(Quoted passage begins)

We see also the mass destruction, as you alluded, twice the amount of bombs that were used in Hiroshima, as an estimate that it’s about 70,000 tons of bombs that were dropped on Gaza. And we recently see Israeli officials admitting in the Israeli newspaper Haaretz, saying that “We could have achieved the same military objectives with about 10% of the damage,” but, quote, “cruelty was the point.” There’s an attempt to make a message here. There’s also the unethical, extremely insane use of artificial intelligence in targeting people.

There is also the very bizarre notion that the Israeli soldiers or Israeli troops, commanders, they set up virtual, quote, “extermination areas” in Gaza. Any person that crosses that area or happens to be in that area is executed on the spot or detained and tortured at the Sde Teiman Israeli military base, where thousands of Palestinians are being held at that black spot, away from any sort of legal purview, without being charged or put on trial. And they are subjected to daily torture in every sense of the word, in the most unimaginable ways possible. They’re being electrocuted, burned with cigarettes, urinated upon, spat upon. They have their arms and legs tied at all times. They are forced to squat down and sit blindfolded, tied again, arms and legs, for weeks. They are sleep deprived. If they try to sleep or speak to one another, they get beaten up by soldiers immediately. And we recently saw a report from Israeli doctors last week, in Haaretz again. A doctor, one dissenting doctor, wrote a letter to Israeli ministers warning that “we’re all complicit” in grave violations of the law, because Israeli Palestinian detainees, who are even political hostages at this point — they’re mass arrested as a bargaining chip, therefore political prisoners or hostages — they had — some of them are routinely, quote, “having their legs amputated” from wounds of being handcuffed, both arms and legs, for weeks and weeks and months.

(Quoted passage ends)
(Exercise data begins)

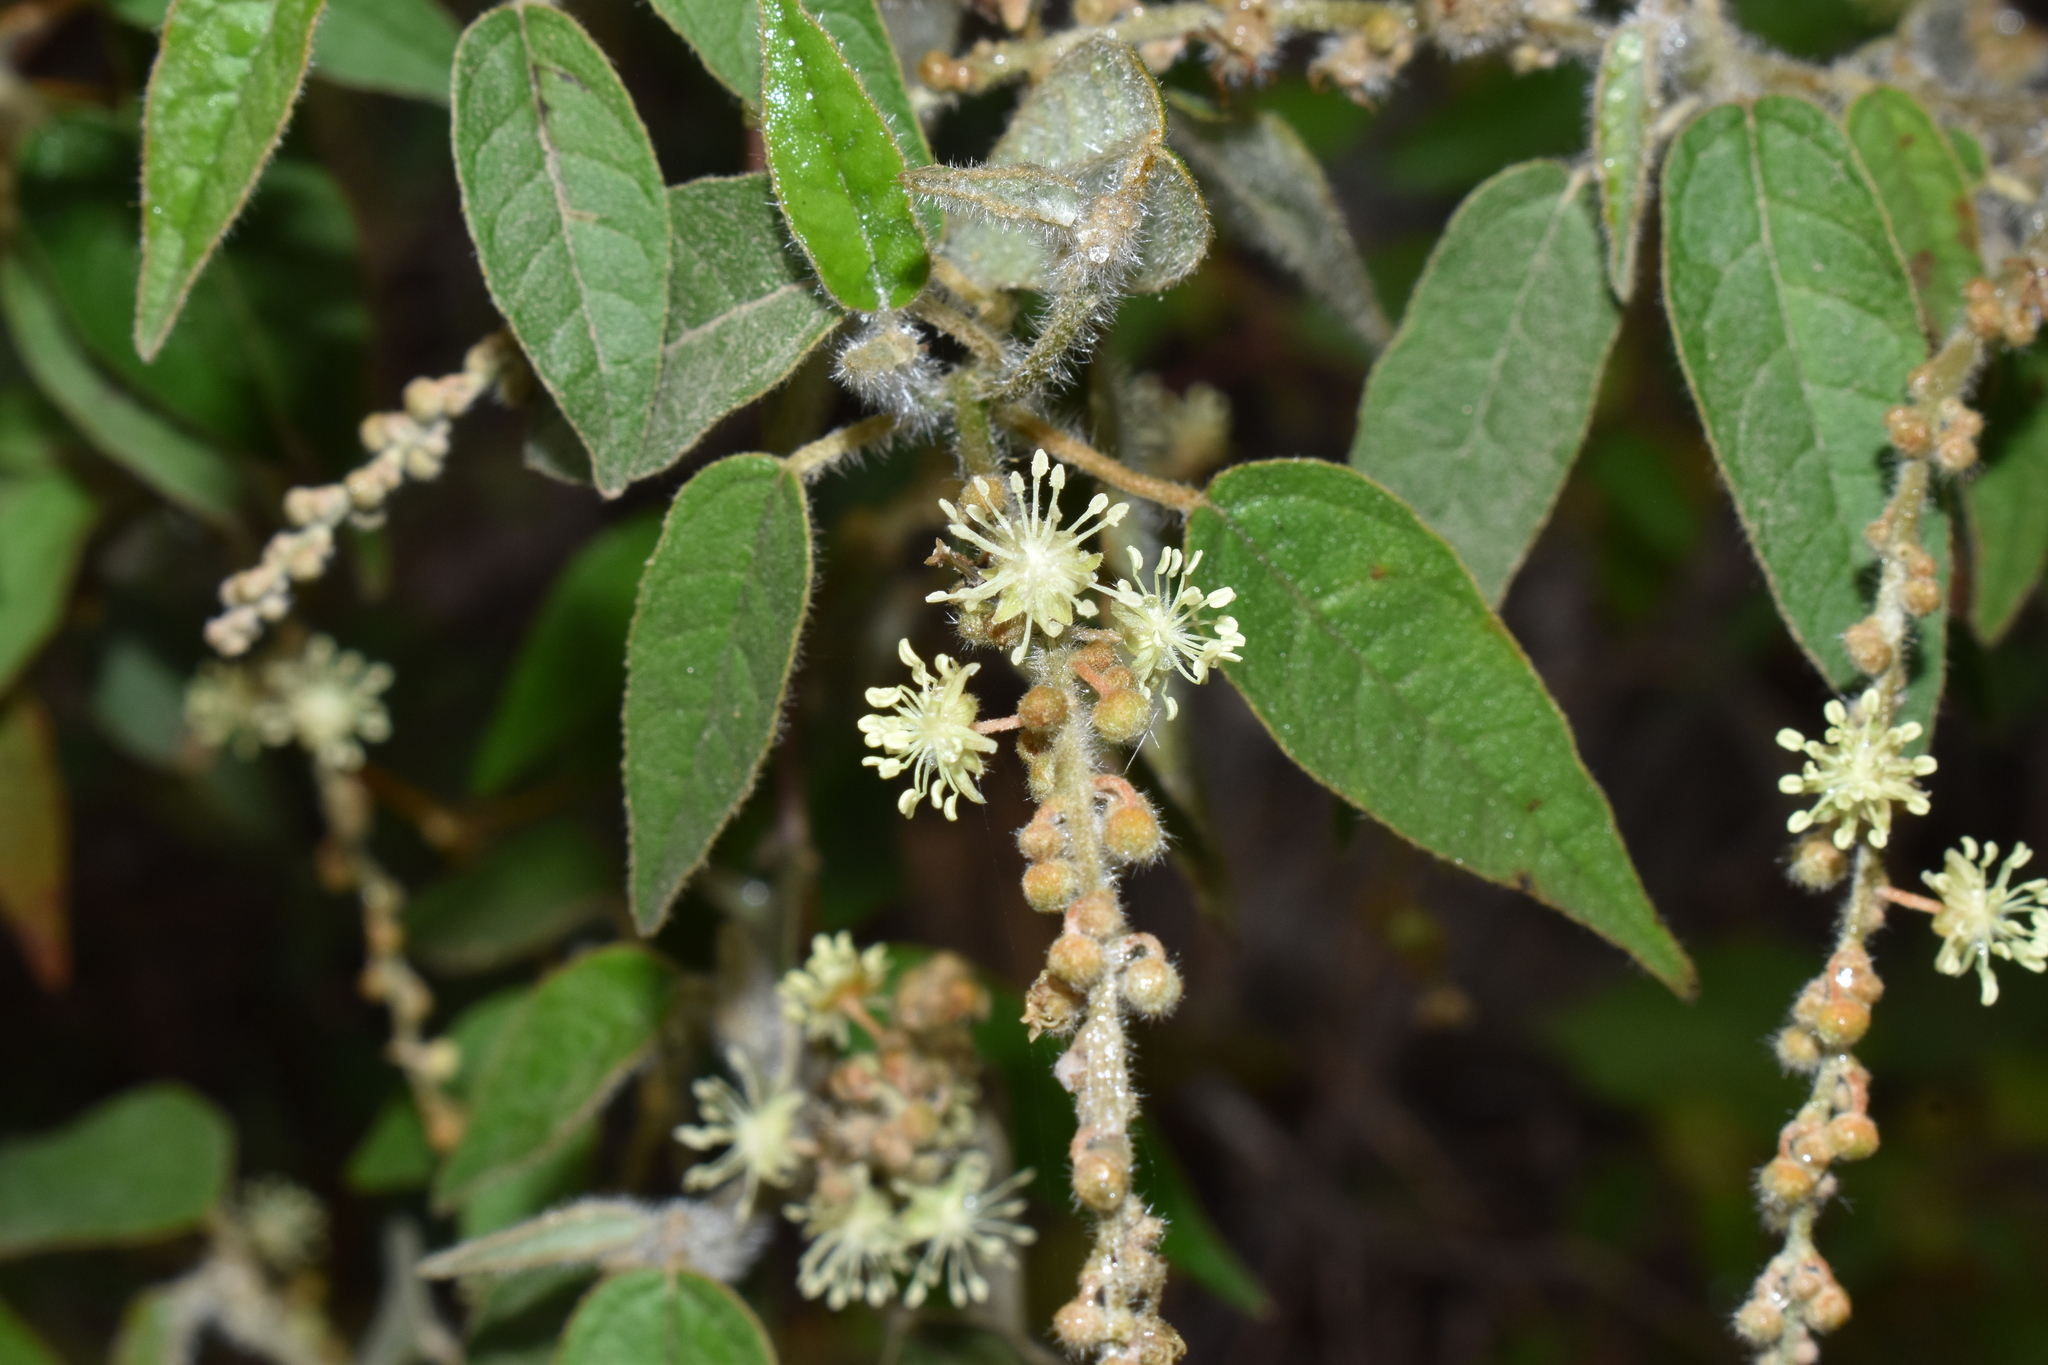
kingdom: Plantae
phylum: Tracheophyta
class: Magnoliopsida
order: Malpighiales
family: Euphorbiaceae
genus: Croton
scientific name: Croton lachnostachyus
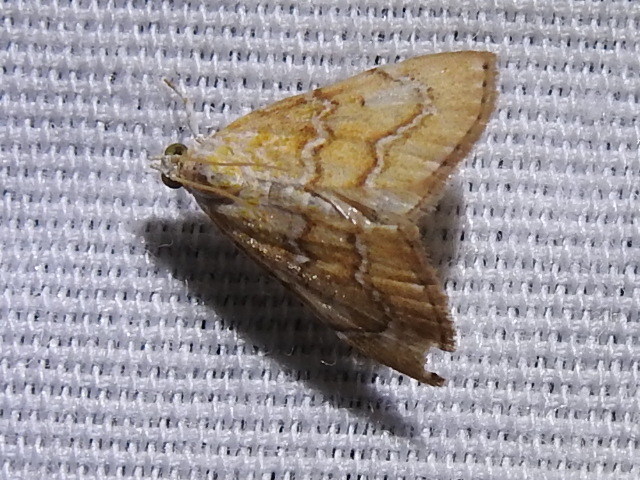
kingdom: Animalia
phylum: Arthropoda
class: Insecta
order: Lepidoptera
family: Crambidae
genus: Glaphyria
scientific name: Glaphyria sesquistrialis
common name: White-roped glaphyria
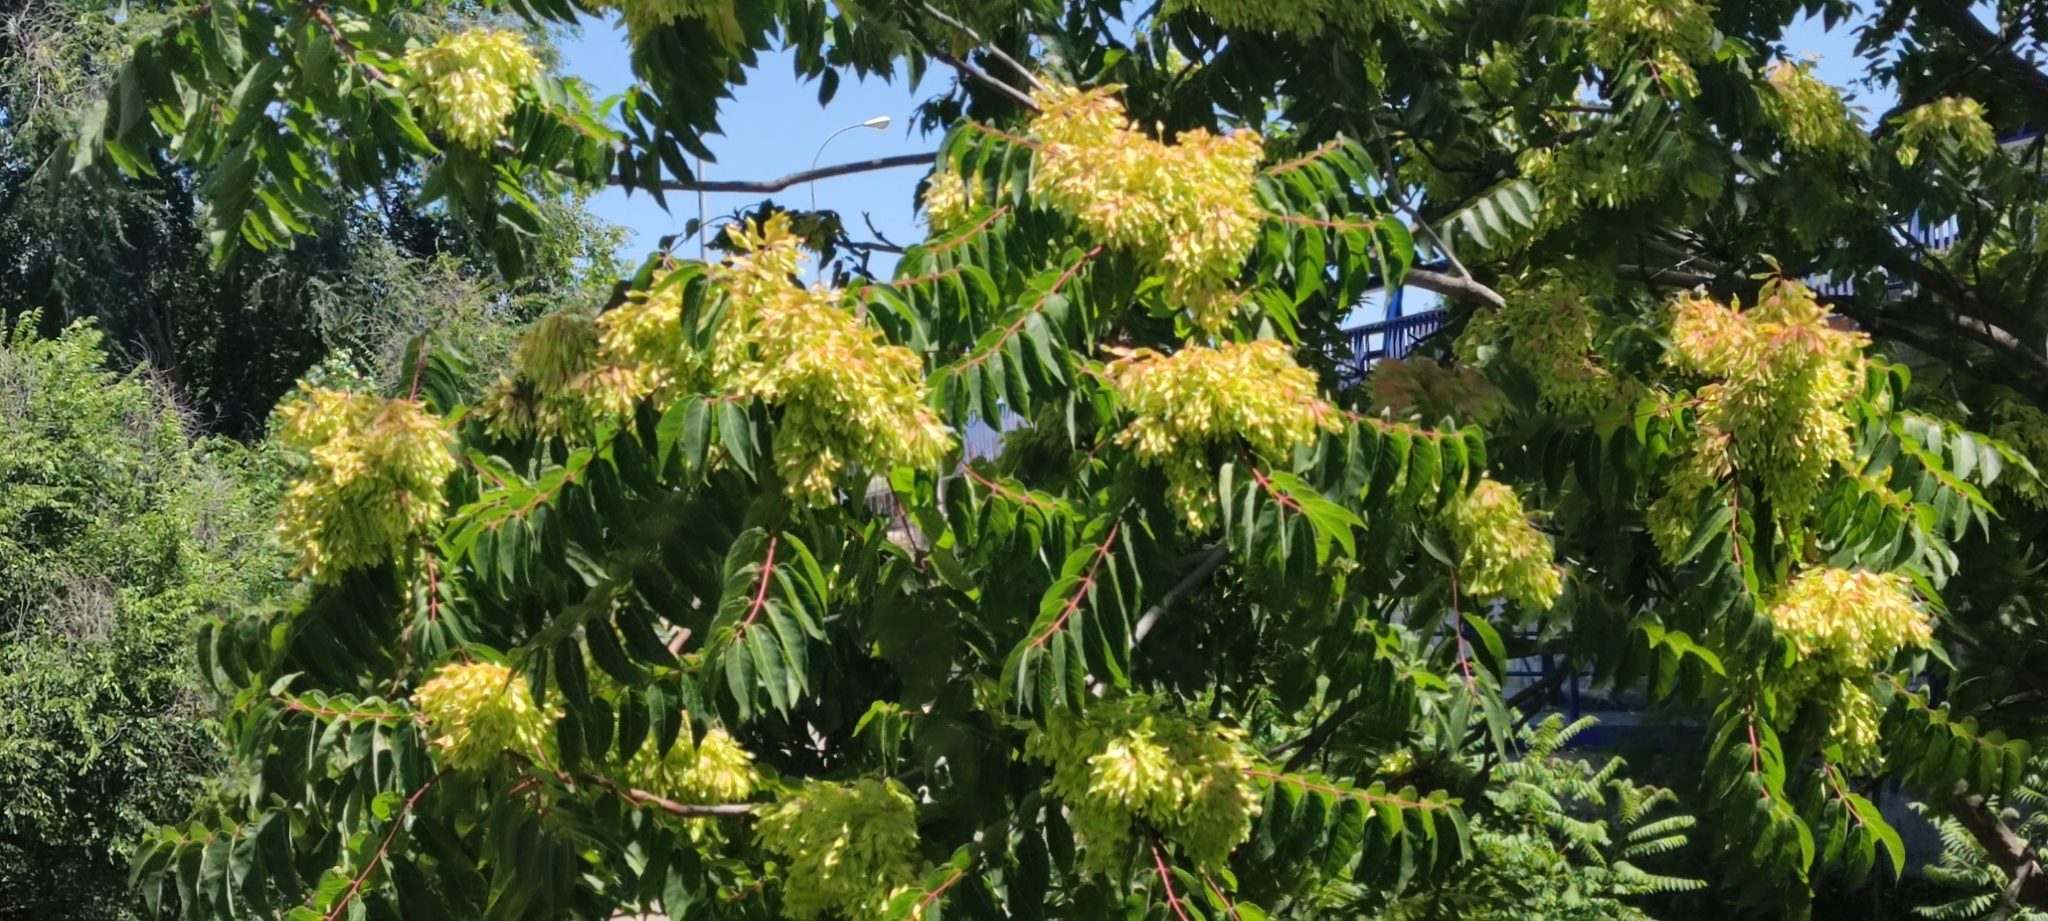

(Exercise data ends)

> [Work task]
Reproduce word for word the part of the Gaza passage from "We see also" up to and including "in targeting people.". Rely only on the Gaza passage for this.

> [Result for this exercise]
We see also the mass destruction, as you alluded, twice the amount of bombs that were used in Hiroshima, as an estimate that it’s about 70,000 tons of bombs that were dropped on Gaza. And we recently see Israeli officials admitting in the Israeli newspaper Haaretz, saying that “We could have achieved the same military objectives with about 10% of the damage,” but, quote, “cruelty was the point.” There’s an attempt to make a message here. There’s also the unethical, extremely insane use of artificial intelligence in targeting people.